SOURCE DATA:
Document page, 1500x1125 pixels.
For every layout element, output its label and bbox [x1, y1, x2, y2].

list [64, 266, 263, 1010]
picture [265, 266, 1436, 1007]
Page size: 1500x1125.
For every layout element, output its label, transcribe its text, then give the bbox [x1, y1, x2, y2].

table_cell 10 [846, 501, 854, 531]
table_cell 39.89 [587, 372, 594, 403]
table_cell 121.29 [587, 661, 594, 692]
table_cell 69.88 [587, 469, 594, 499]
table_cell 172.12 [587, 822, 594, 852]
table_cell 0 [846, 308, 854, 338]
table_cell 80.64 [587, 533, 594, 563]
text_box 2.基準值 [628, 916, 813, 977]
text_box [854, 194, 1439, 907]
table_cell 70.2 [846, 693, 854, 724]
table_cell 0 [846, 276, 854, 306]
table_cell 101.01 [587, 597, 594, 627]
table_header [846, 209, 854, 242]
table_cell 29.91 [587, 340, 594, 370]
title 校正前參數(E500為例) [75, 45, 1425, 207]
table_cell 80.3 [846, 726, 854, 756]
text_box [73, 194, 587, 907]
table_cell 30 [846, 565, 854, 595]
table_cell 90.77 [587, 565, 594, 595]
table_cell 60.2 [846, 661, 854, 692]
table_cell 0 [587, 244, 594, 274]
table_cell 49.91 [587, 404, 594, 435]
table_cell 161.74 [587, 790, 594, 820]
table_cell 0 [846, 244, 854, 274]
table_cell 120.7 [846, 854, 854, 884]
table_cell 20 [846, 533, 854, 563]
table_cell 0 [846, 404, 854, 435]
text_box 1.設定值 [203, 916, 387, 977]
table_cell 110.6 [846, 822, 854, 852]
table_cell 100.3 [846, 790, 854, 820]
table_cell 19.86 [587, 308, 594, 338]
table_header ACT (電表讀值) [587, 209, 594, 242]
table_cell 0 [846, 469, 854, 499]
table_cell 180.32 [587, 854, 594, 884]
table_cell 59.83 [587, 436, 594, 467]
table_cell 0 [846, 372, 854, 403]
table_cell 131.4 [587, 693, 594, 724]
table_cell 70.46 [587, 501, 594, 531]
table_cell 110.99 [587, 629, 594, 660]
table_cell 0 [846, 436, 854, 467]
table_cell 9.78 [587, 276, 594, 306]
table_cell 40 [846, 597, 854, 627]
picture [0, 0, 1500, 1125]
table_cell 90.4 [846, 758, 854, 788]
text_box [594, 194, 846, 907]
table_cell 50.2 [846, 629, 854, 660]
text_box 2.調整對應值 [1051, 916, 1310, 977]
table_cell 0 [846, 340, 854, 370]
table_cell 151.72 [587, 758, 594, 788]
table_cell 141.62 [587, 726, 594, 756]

EXERCISE REQUIREMENTS: Only one stretch of the records above is wanted: the lines between the one holding "For every layout element, output its label and" and the one holding "Page size: 1500x1125.", inclusive, reproduced exactly.

SOLUTION:
For every layout element, output its label and bbox [x1, y1, x2, y2].

list [64, 266, 263, 1010]
picture [265, 266, 1436, 1007]
Page size: 1500x1125.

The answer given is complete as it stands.